**Material provided:**
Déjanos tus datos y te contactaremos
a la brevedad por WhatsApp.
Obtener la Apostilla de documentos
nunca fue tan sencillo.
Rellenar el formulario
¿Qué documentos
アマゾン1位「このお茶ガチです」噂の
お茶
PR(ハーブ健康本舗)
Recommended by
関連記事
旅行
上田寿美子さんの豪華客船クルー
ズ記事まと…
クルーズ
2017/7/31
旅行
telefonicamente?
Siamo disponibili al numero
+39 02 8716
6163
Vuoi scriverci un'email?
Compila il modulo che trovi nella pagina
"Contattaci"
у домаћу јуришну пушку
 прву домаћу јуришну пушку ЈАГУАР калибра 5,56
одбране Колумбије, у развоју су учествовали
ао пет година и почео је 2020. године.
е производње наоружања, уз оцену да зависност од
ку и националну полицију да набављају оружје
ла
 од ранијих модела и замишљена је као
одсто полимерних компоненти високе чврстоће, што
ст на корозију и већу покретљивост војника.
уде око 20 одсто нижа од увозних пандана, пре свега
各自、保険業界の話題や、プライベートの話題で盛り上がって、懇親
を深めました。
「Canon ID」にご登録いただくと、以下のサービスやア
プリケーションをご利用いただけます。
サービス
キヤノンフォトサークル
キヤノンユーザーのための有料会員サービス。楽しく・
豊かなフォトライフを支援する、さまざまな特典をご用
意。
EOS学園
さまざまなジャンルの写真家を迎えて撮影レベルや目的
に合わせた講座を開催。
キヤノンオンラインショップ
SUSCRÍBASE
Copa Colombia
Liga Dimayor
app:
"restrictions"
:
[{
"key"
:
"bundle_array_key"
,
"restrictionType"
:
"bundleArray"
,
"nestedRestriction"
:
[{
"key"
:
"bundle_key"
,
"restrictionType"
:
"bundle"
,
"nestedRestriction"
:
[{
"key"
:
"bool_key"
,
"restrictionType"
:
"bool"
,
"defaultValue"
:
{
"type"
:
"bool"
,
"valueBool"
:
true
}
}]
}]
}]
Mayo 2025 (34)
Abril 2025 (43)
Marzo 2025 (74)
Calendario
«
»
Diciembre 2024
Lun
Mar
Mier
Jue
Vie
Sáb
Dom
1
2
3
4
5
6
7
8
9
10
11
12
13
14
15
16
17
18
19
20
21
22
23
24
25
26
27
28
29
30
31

**Exercise brief:** Count the lines in the records above that contain the string "documentos", with matching case required. Reply with the number alone.

**Solution to this exercise:** 2